> _What this task involves_
When the data below is printed, every line must match exactly and the images must be absent.

> _Data excerpt_
++++++++++++++++++++

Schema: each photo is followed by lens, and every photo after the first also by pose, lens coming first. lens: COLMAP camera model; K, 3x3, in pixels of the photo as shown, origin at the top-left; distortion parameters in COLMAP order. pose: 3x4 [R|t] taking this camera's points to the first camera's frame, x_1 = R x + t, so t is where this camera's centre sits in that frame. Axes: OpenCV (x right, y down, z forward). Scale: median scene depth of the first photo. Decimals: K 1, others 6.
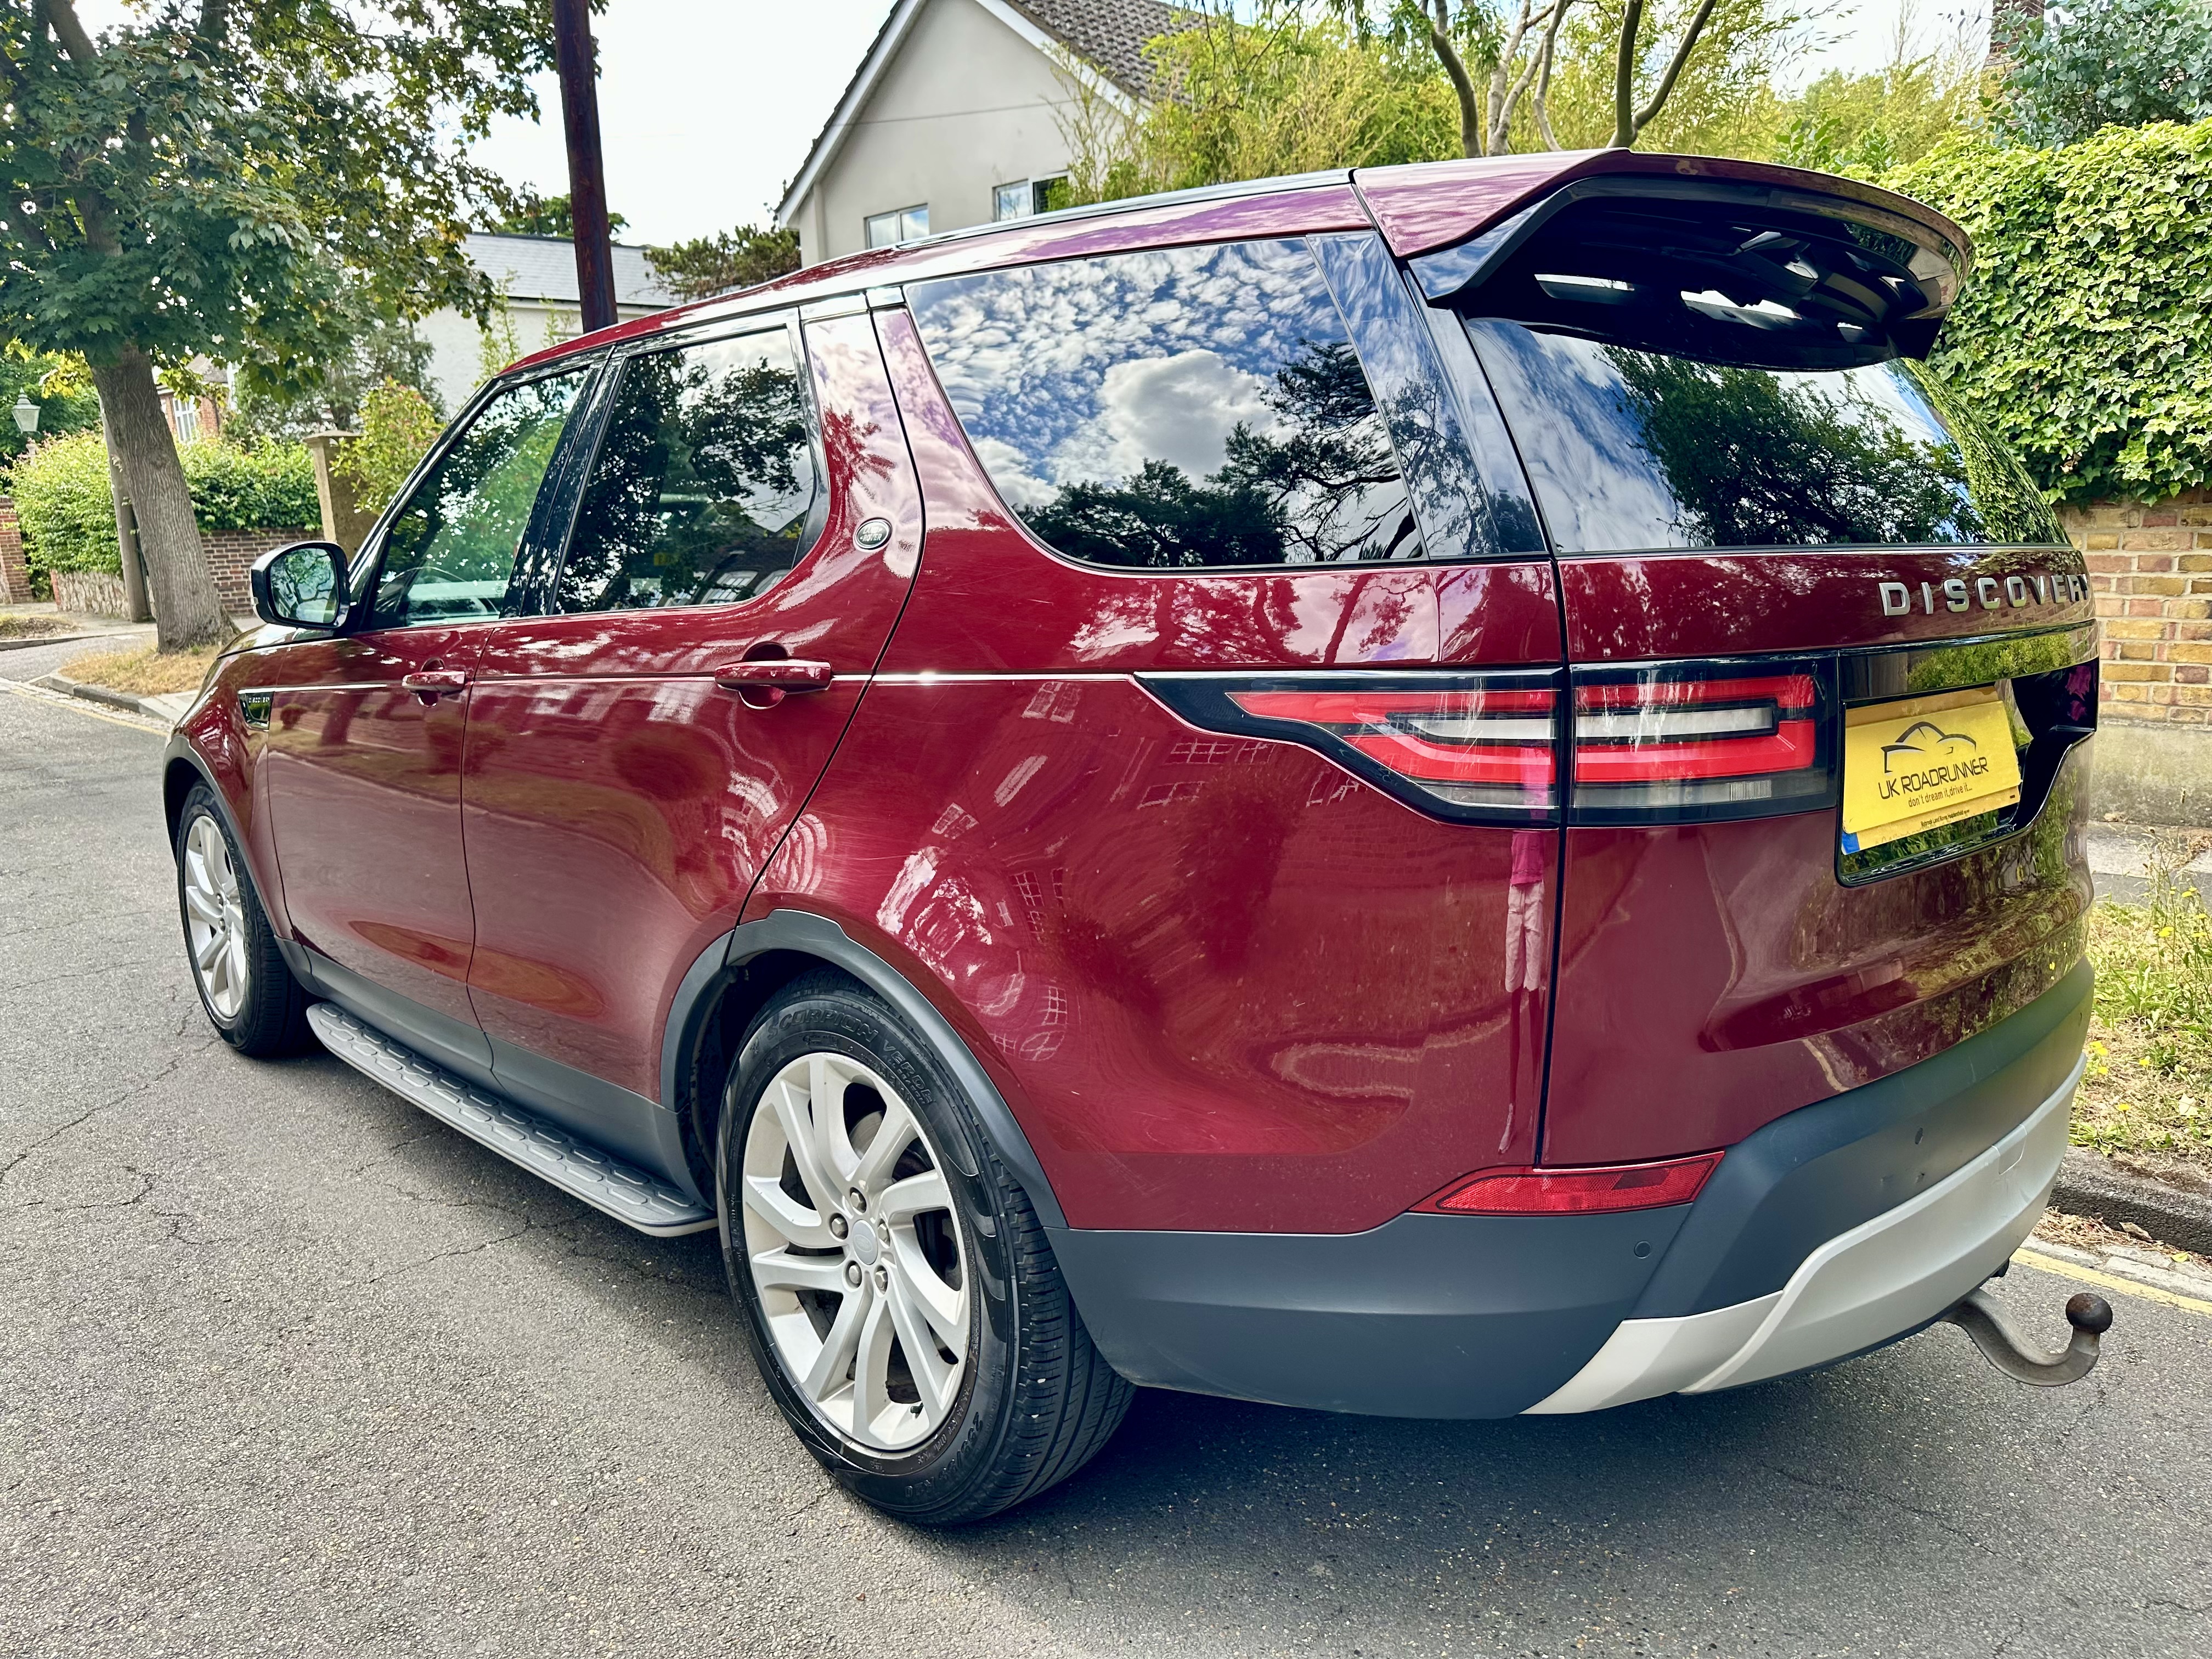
lens RADIAL K [[1554.7, 0, 1106.0], [0, 1554.7, 829.5], [0, 0, 1]] dist [0.097870, -0.130376]
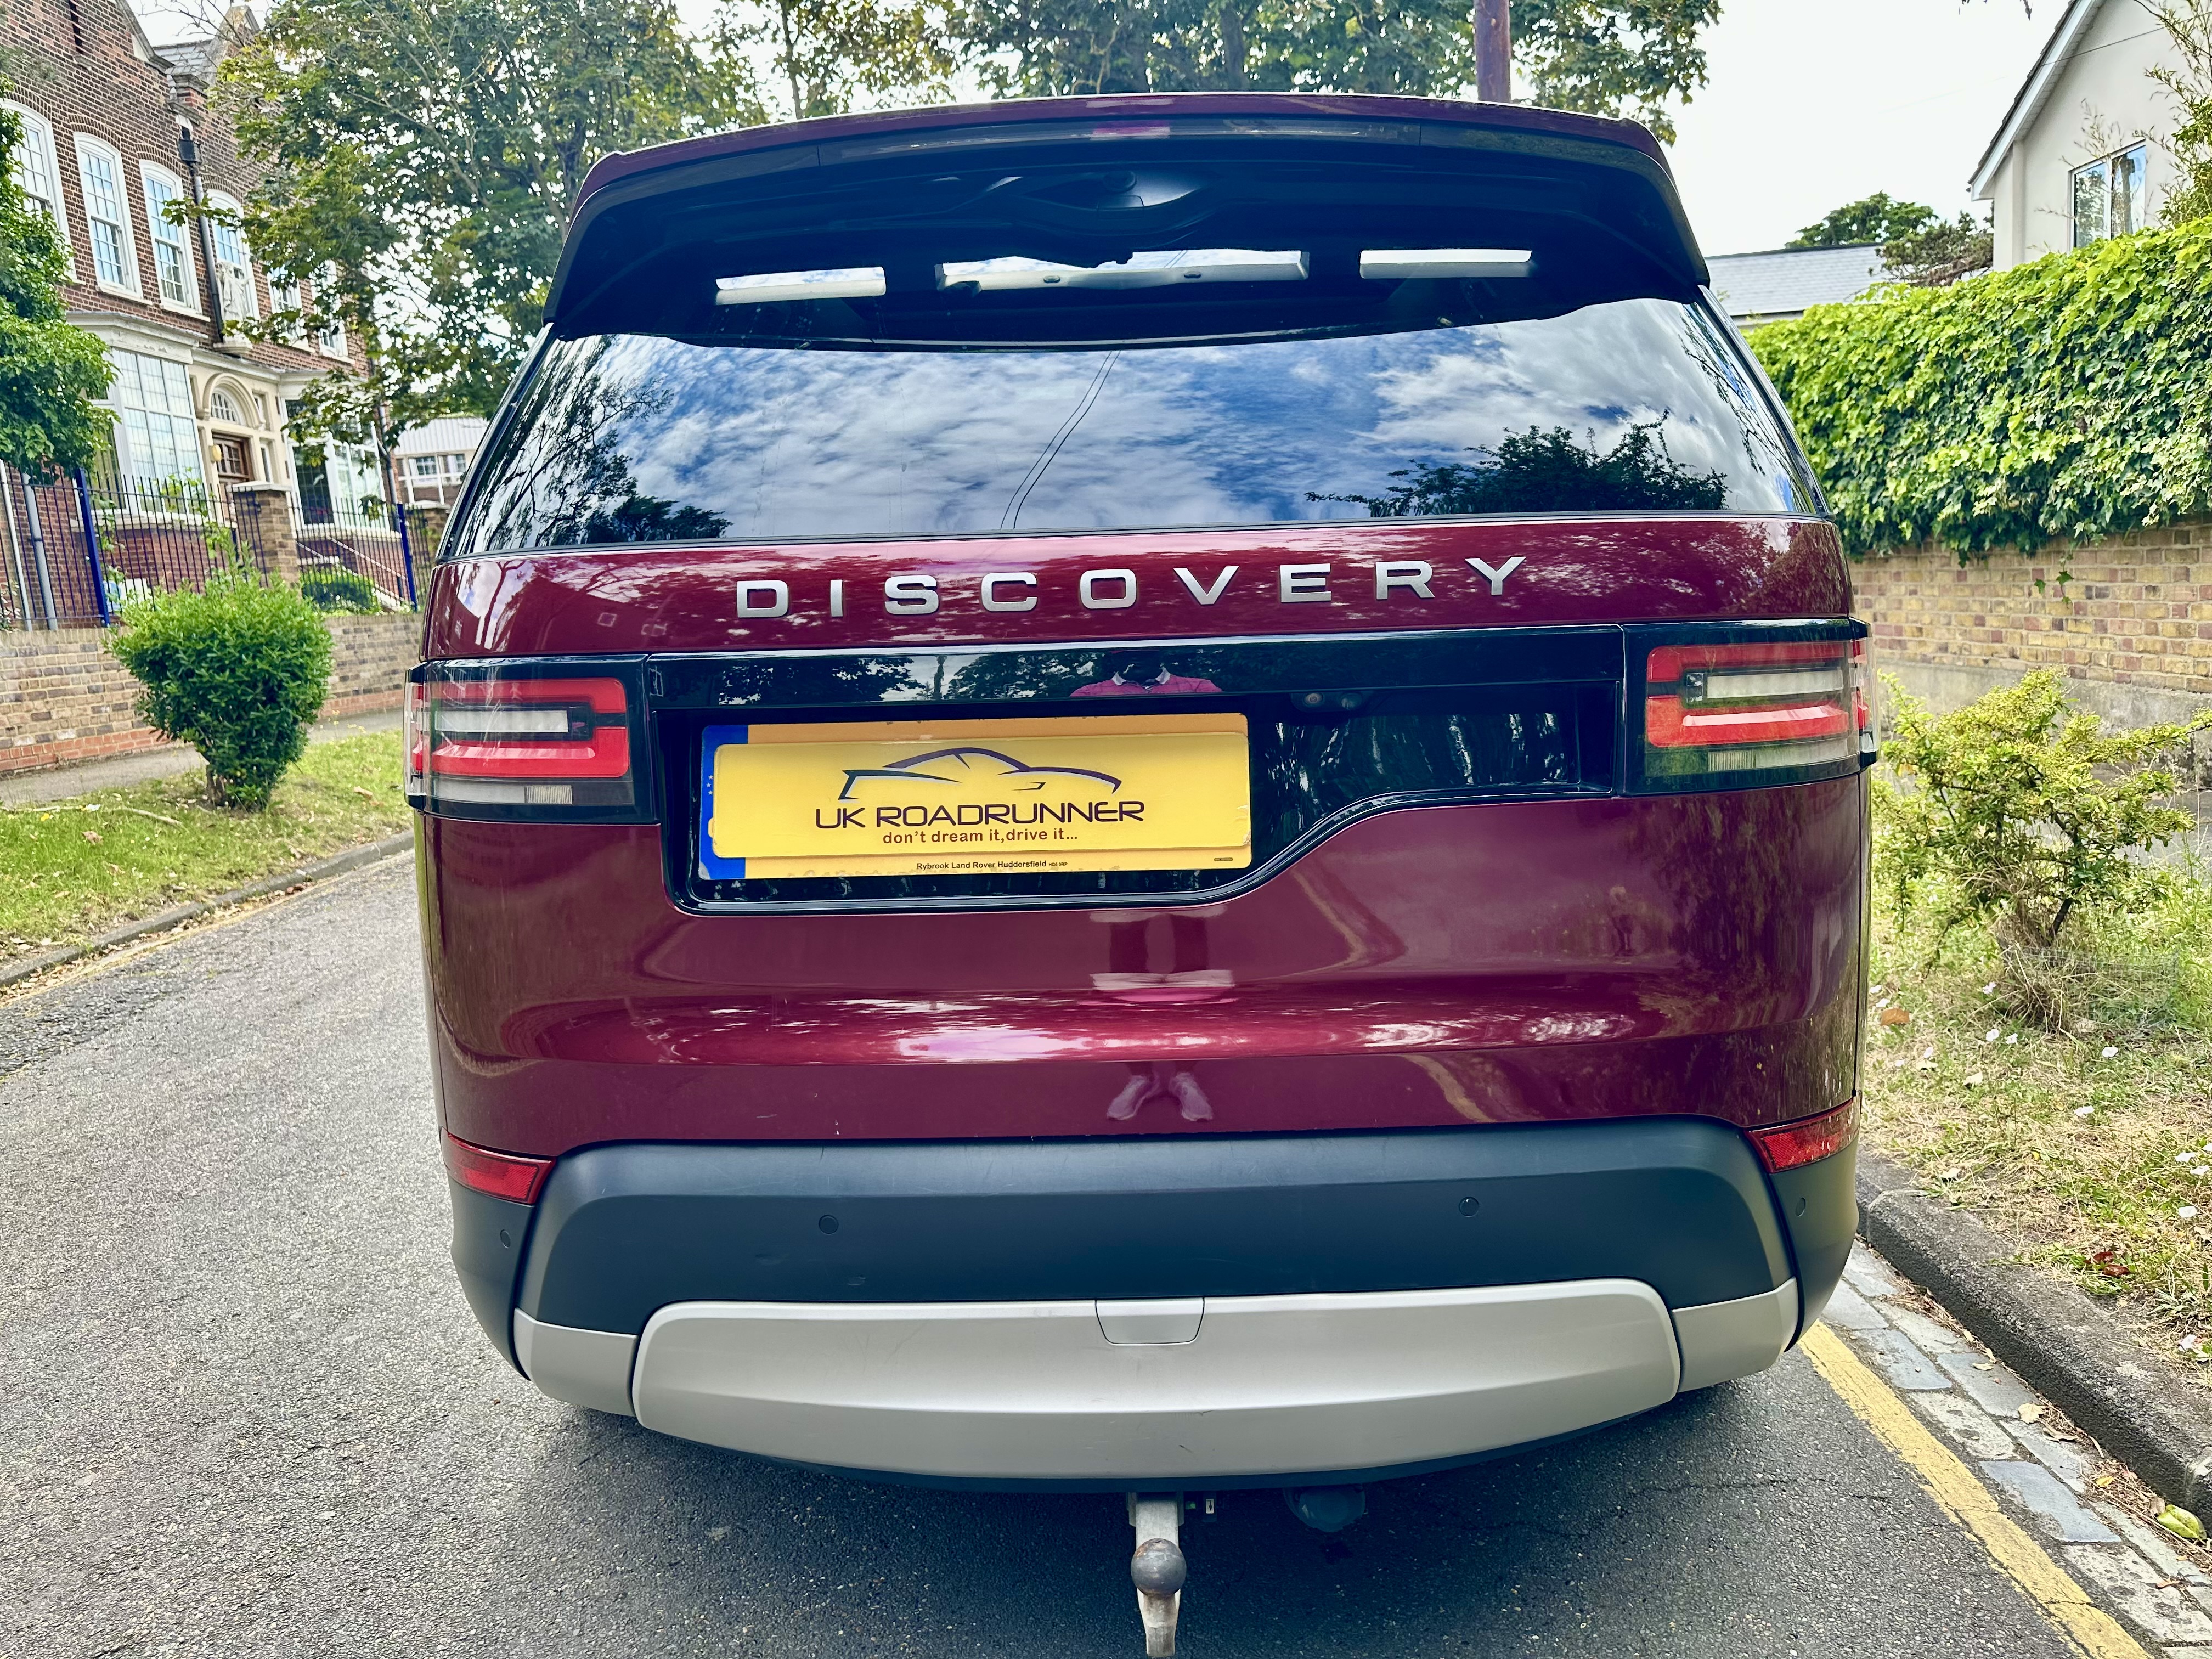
lens RADIAL K [[1554.7, 0, 1106.0], [0, 1554.7, 829.5], [0, 0, 1]] dist [0.097870, -0.130376]
pose [[0.705684, 0.090712, -0.702696, 1.236045], [-0.100146, 0.994584, 0.027821, -0.059513], [0.701414, 0.050740, 0.710946, 0.506795]]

++++++++++++++++++++

> _The answer_
Schema: each photo is followed by lens, and every photo after the first also by pose, lens coming first. lens: COLMAP camera model; K, 3x3, in pixels of the photo as shown, origin at the top-left; distortion parameters in COLMAP order. pose: 3x4 [R|t] taking this camera's points to the first camera's frame, x_1 = R x + t, so t is where this camera's centre sits in that frame. Axes: OpenCV (x right, y down, z forward). Scale: median scene depth of the first photo. Decimals: K 1, others 6.
lens RADIAL K [[1554.7, 0, 1106.0], [0, 1554.7, 829.5], [0, 0, 1]] dist [0.097870, -0.130376]
lens RADIAL K [[1554.7, 0, 1106.0], [0, 1554.7, 829.5], [0, 0, 1]] dist [0.097870, -0.130376]
pose [[0.705684, 0.090712, -0.702696, 1.236045], [-0.100146, 0.994584, 0.027821, -0.059513], [0.701414, 0.050740, 0.710946, 0.506795]]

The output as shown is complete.